── Provided data
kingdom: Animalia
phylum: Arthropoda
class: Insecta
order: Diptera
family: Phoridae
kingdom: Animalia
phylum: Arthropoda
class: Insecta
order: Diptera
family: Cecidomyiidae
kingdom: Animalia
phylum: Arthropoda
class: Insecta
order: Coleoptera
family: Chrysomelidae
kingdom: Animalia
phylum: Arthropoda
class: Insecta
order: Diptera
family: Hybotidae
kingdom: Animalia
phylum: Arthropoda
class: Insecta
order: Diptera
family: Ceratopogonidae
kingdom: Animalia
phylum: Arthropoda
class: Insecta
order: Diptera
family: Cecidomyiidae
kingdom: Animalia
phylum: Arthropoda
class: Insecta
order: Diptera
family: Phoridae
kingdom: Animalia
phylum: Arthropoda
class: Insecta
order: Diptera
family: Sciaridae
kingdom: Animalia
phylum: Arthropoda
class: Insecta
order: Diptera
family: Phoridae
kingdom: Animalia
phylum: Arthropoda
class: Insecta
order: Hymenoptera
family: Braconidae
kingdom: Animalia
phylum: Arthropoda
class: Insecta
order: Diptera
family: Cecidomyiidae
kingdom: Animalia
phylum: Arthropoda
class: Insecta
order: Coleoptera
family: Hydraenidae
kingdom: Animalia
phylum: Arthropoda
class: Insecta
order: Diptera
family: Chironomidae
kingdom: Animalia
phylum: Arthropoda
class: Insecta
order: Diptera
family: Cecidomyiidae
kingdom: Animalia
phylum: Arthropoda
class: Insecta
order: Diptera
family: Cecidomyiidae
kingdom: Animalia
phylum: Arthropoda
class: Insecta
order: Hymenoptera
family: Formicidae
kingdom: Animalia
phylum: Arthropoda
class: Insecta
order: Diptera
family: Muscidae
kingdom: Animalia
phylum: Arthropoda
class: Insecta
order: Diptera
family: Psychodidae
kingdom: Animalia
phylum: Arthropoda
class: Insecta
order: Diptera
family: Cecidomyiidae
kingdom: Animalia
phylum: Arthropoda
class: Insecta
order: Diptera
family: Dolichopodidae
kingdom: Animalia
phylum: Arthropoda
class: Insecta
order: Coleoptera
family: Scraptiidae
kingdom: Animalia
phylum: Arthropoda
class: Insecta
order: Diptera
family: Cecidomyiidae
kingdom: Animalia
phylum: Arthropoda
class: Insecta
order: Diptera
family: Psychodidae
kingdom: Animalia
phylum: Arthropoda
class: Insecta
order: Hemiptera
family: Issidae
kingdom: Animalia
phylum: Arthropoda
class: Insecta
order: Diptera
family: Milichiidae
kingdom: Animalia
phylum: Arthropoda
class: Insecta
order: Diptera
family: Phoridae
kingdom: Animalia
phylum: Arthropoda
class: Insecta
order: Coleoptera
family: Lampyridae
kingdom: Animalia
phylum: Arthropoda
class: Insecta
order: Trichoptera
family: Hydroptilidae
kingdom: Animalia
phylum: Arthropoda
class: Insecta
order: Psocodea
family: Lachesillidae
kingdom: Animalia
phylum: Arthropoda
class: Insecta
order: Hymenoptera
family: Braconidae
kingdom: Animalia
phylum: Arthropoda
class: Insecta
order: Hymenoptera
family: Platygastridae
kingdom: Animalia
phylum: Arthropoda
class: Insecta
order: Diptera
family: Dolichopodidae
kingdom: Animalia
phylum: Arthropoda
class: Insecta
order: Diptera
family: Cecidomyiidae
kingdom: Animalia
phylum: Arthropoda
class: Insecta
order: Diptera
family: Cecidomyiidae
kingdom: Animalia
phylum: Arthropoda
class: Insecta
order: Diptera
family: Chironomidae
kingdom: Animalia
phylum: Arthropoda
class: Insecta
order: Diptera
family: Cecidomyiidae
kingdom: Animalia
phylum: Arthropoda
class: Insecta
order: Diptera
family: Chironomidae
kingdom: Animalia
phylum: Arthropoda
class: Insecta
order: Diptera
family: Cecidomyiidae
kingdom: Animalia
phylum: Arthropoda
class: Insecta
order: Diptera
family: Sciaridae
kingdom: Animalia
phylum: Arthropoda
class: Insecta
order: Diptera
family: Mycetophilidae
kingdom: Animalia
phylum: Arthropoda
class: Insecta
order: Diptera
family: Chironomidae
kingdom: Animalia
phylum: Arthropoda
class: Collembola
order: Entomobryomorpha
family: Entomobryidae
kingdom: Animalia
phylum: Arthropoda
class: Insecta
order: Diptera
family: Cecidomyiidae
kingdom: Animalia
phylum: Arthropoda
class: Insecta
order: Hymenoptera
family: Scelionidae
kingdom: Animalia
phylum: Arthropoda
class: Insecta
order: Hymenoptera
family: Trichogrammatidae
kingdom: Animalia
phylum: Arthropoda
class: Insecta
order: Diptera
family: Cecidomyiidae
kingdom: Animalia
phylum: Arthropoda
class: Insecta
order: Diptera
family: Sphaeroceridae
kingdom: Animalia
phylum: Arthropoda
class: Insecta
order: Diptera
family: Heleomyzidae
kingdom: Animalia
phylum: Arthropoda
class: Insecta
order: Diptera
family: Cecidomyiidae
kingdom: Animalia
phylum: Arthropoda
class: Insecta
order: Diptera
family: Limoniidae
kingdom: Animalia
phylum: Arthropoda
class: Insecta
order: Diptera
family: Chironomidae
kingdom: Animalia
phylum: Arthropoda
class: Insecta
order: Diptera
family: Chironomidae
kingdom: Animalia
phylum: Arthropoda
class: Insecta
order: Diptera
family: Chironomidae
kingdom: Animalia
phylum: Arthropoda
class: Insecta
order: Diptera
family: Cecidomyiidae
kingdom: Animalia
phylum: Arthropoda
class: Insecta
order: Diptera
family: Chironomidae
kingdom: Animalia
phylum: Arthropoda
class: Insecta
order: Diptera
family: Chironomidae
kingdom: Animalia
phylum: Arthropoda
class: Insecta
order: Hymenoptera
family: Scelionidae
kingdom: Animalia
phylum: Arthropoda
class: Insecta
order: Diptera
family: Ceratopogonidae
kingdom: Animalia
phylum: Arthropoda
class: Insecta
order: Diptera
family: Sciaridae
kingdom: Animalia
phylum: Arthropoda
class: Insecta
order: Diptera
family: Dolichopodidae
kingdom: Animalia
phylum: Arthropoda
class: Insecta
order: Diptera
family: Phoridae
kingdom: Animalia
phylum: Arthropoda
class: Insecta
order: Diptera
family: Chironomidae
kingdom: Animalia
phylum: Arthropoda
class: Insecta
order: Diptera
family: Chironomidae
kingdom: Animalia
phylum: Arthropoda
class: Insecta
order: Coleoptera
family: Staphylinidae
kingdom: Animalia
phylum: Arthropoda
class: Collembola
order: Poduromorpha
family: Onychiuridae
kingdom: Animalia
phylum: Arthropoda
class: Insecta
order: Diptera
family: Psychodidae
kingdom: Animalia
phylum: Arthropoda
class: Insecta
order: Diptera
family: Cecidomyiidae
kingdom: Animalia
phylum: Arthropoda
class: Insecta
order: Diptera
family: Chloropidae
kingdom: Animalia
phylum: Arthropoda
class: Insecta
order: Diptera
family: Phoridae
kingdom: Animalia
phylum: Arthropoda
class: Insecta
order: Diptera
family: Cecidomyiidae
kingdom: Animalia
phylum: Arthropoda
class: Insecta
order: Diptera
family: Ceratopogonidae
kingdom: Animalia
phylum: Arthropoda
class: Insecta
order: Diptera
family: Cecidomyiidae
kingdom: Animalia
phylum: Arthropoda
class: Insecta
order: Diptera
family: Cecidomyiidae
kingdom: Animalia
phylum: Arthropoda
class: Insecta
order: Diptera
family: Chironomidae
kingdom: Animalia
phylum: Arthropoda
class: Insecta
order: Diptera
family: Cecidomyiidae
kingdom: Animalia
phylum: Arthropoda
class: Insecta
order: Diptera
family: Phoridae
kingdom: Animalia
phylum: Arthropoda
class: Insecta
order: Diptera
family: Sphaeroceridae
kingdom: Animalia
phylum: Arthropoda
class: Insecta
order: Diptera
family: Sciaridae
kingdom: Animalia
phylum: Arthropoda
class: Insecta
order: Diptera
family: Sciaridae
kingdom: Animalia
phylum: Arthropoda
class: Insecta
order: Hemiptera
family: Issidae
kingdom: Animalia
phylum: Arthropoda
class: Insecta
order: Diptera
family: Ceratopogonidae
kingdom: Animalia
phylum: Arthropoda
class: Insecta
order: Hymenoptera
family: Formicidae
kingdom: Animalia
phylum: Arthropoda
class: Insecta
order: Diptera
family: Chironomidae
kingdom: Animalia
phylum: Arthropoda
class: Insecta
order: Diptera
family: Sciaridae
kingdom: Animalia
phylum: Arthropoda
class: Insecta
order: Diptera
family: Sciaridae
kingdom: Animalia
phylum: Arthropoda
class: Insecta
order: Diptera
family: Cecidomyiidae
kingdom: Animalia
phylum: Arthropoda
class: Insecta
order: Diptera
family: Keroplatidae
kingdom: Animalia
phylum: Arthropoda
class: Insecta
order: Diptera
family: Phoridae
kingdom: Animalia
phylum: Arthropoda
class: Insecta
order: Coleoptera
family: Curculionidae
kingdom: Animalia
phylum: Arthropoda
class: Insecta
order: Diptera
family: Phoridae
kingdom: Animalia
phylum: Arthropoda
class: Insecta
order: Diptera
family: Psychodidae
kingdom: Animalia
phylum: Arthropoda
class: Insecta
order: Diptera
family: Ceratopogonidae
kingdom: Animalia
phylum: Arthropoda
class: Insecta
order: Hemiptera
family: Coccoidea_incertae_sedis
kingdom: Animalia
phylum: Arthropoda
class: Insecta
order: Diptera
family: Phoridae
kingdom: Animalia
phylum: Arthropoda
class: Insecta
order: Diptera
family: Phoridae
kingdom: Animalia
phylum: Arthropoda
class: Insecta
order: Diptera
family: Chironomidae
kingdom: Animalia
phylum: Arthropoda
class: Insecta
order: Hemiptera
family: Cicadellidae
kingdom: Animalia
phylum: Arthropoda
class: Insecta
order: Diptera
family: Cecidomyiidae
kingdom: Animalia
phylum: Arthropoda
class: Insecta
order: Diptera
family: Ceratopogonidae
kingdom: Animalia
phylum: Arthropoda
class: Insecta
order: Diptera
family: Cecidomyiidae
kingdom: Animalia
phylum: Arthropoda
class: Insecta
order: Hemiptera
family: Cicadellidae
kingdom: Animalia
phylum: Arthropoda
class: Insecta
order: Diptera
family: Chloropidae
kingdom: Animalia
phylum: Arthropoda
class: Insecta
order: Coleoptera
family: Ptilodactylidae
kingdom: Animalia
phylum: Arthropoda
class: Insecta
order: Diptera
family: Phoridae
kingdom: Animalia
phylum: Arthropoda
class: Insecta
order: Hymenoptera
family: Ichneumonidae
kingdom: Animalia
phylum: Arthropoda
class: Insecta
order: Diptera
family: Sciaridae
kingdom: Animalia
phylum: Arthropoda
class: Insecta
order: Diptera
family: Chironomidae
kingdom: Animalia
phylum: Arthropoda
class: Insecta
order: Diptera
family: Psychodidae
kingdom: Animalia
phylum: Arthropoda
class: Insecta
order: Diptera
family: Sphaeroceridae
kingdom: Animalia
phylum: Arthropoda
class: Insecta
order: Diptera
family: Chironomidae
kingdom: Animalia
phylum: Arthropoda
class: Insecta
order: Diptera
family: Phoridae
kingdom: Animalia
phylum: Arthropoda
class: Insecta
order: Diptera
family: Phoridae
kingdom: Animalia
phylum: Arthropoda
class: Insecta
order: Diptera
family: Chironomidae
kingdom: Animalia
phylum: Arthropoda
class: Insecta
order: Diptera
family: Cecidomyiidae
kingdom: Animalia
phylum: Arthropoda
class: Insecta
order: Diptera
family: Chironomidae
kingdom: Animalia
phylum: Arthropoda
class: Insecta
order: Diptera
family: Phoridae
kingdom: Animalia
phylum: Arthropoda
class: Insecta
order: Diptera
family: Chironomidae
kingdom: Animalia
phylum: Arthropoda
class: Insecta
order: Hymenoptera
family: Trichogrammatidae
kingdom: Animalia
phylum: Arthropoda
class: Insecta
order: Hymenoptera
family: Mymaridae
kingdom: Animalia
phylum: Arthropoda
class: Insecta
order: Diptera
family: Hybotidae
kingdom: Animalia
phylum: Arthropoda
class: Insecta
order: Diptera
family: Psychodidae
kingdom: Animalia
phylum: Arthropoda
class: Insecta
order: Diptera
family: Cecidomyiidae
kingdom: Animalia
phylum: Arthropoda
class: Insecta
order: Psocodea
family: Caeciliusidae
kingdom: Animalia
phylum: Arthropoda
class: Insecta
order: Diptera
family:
────
Copy the material line for line, starting at its first line and ending with the line containing "family: Hydraenidae", and include both of those lines.

kingdom: Animalia
phylum: Arthropoda
class: Insecta
order: Diptera
family: Phoridae
kingdom: Animalia
phylum: Arthropoda
class: Insecta
order: Diptera
family: Cecidomyiidae
kingdom: Animalia
phylum: Arthropoda
class: Insecta
order: Coleoptera
family: Chrysomelidae
kingdom: Animalia
phylum: Arthropoda
class: Insecta
order: Diptera
family: Hybotidae
kingdom: Animalia
phylum: Arthropoda
class: Insecta
order: Diptera
family: Ceratopogonidae
kingdom: Animalia
phylum: Arthropoda
class: Insecta
order: Diptera
family: Cecidomyiidae
kingdom: Animalia
phylum: Arthropoda
class: Insecta
order: Diptera
family: Phoridae
kingdom: Animalia
phylum: Arthropoda
class: Insecta
order: Diptera
family: Sciaridae
kingdom: Animalia
phylum: Arthropoda
class: Insecta
order: Diptera
family: Phoridae
kingdom: Animalia
phylum: Arthropoda
class: Insecta
order: Hymenoptera
family: Braconidae
kingdom: Animalia
phylum: Arthropoda
class: Insecta
order: Diptera
family: Cecidomyiidae
kingdom: Animalia
phylum: Arthropoda
class: Insecta
order: Coleoptera
family: Hydraenidae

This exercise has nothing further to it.